The retailer sells through DFS, Sofa Workshop, Dwell and Sofology branded stores and is the market leader in the UK, with a share of around 30%. It has benefited from the offer of its products in store and online.
“What has been a pleasant surprise for us is that people seem to shift their spending home rather than vacation, recreation or fashion,” said DFS CEO Tim Stacey.
The demand for custom sofas has resulted in longer wait times, which have dropped from an average of 4-6 weeks typically considered this time of year to 11-12 weeks.
“We have 1,000 people in the UK making sofas every day and we’re flat out right now,” Stacey said. The company is actively looking to invest in manufacturing in the UK, he added.
Customer spending is up to 9% higher than before Covid, as consumers trade up to more expensive premium ranges. Consumers are also opting for brighter colors, Stacey said, with popular choices including dark orange and navy blue. “There’s definitely a change from the different shades of gray we’ve had in recent years, moving to a more daring color palette.”
However, the channel said it was difficult to predict long-term trade, given the continued effect of the coronavirus on consumer confidence and the potential impact of Brexit.
“A boom in sofa sales makes perfect sense,” said Russ Mold, investment director at stockbroker AJ Bell, “After all, if you’re going to be spending so much time at home, why put up with bad seats? condition, peeling wallpaper and flashing refrigerators? ”

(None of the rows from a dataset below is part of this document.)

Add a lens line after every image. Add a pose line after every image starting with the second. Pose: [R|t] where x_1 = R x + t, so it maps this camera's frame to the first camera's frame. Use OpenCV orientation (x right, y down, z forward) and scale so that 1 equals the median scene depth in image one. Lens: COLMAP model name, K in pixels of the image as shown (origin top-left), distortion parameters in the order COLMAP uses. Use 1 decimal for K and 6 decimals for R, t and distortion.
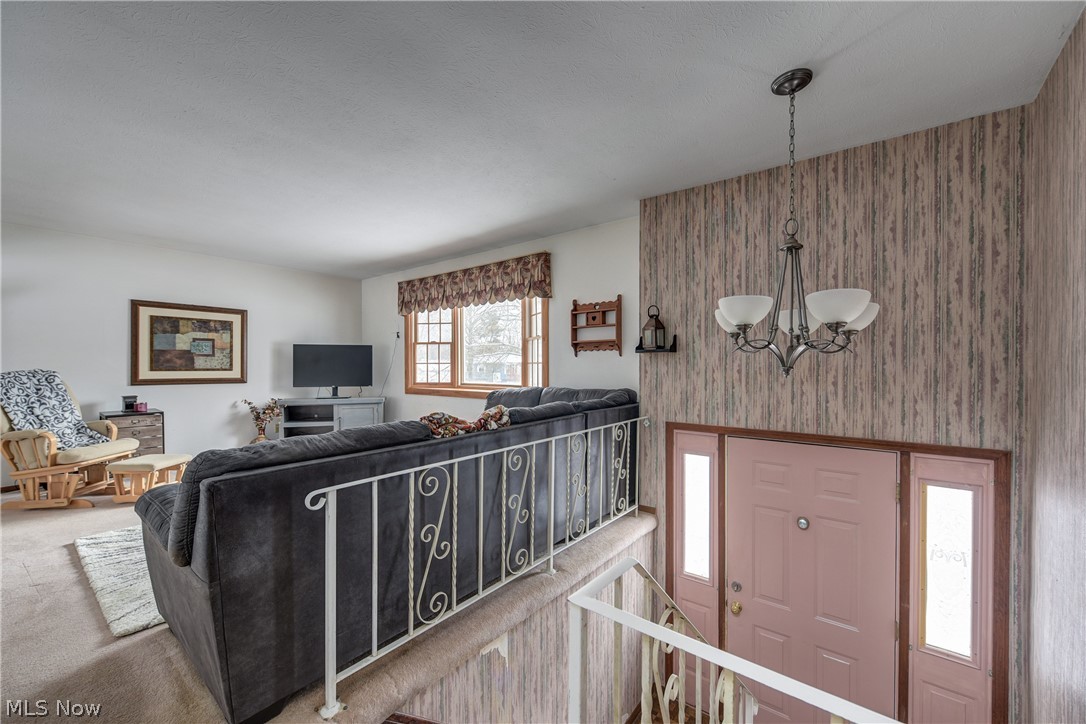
lens RADIAL K [[427.8, 0, 542.5], [0, 427.8, 366.7], [0, 0, 1]] dist [-0.003167, -0.000743]
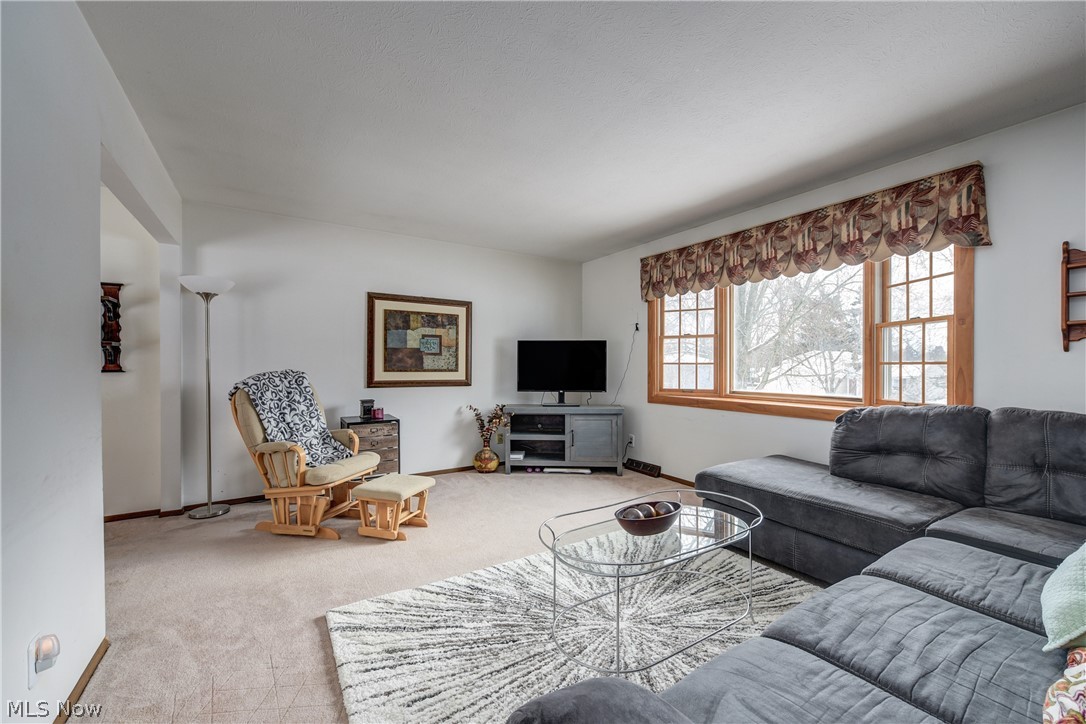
lens RADIAL K [[427.8, 0, 542.5], [0, 427.8, 366.7], [0, 0, 1]] dist [-0.003167, -0.000743]
pose [[0.943850, 0.003489, -0.330355, -0.377778], [-0.003286, 0.999994, 0.001172, -0.003259], [0.330357, -0.000020, 0.943856, 0.320793]]
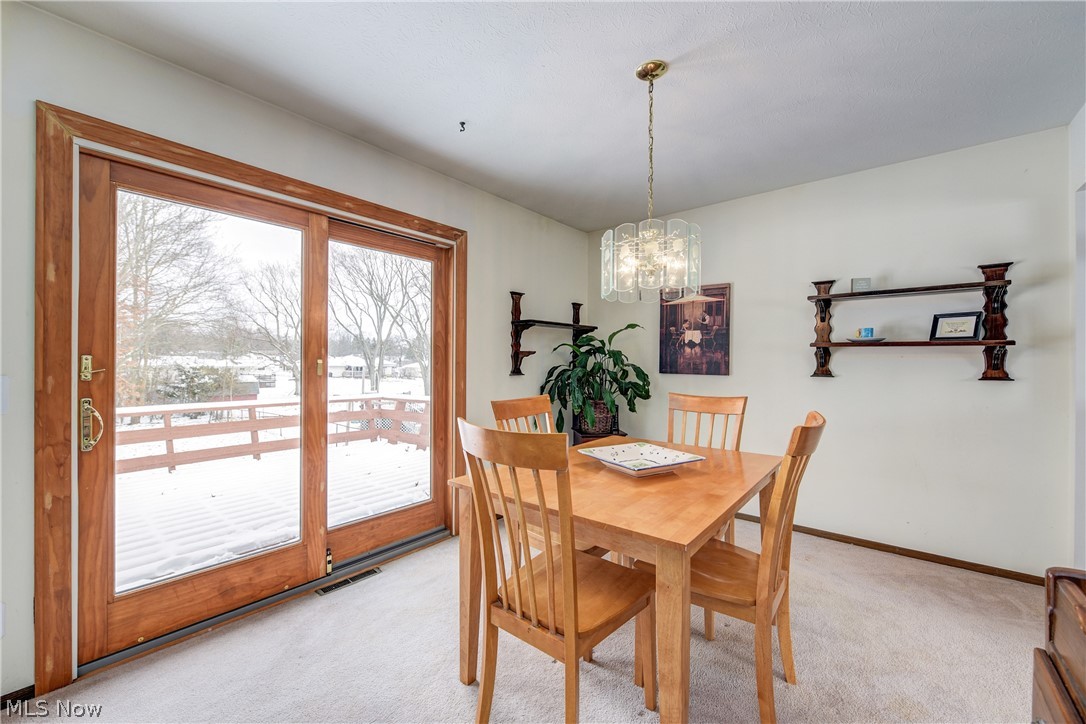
lens RADIAL K [[430.7, 0, 543.0], [0, 430.7, 362.0], [0, 0, 1]] dist [-0.001612, -0.000363]
pose [[-0.023115, 0.000599, -0.999733, -0.778034], [-0.011024, 0.999939, 0.000854, -0.009152], [0.999672, 0.011041, -0.023107, 0.175041]]
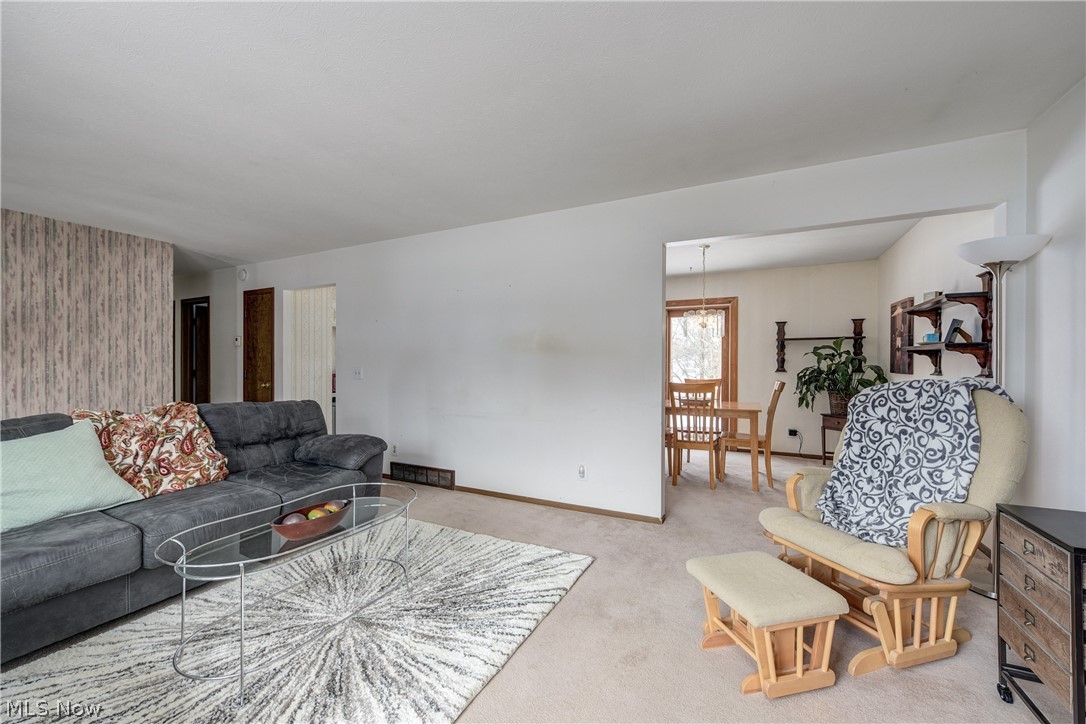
lens RADIAL K [[427.8, 0, 542.5], [0, 427.8, 366.7], [0, 0, 1]] dist [-0.003167, -0.000743]
pose [[-0.979300, -0.002266, -0.202401, -0.578228], [-0.004506, 0.999934, 0.010609, -0.010388], [0.202363, 0.011301, -0.979245, 1.348299]]
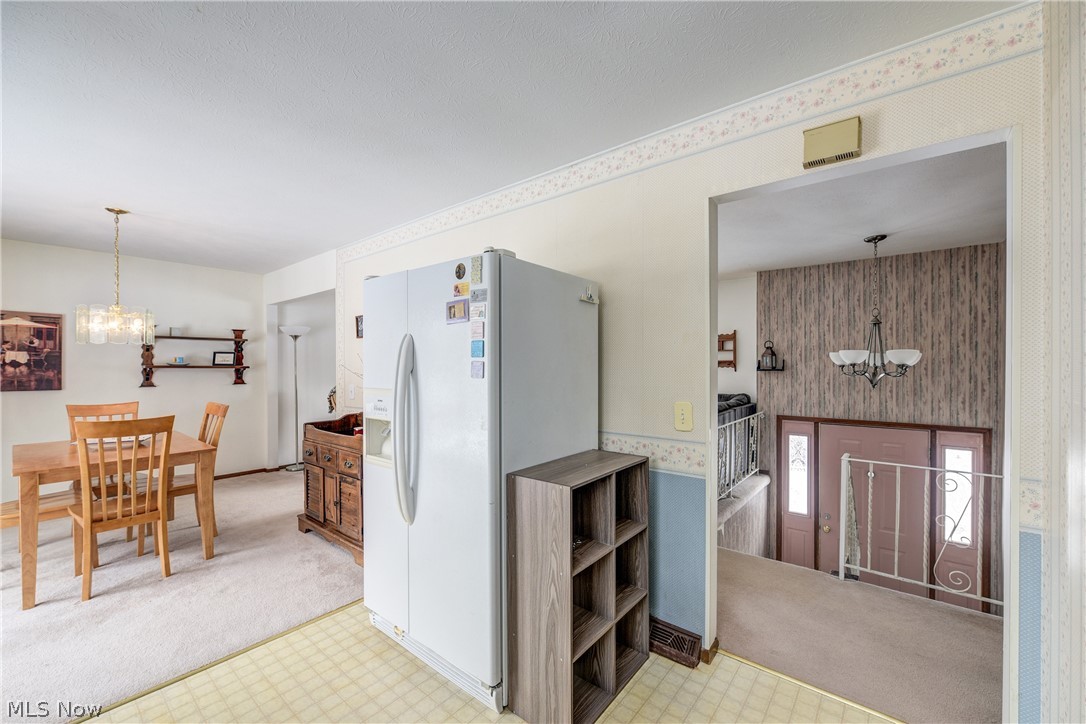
lens RADIAL K [[433.5, 0, 542.5], [0, 433.5, 367.5], [0, 0, 1]] dist [-0.006336, -0.000392]
pose [[0.999834, -0.001770, -0.018108, -0.453713], [0.001732, 0.999996, -0.002120, -0.036587], [0.018111, 0.002089, 0.999834, -0.502115]]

However, Mold has warned that consumer spending on household items may not last as people return to their desks worried about their job security or if fall and winter lead to an increase in coronavirus cases. .
“DFS did have an early Christmas present, and maybe saw an increase normally associated with Boxing Day and New Years sales,” Mold said. “But you have to wonder if DFS has already seen its peak in results this year.”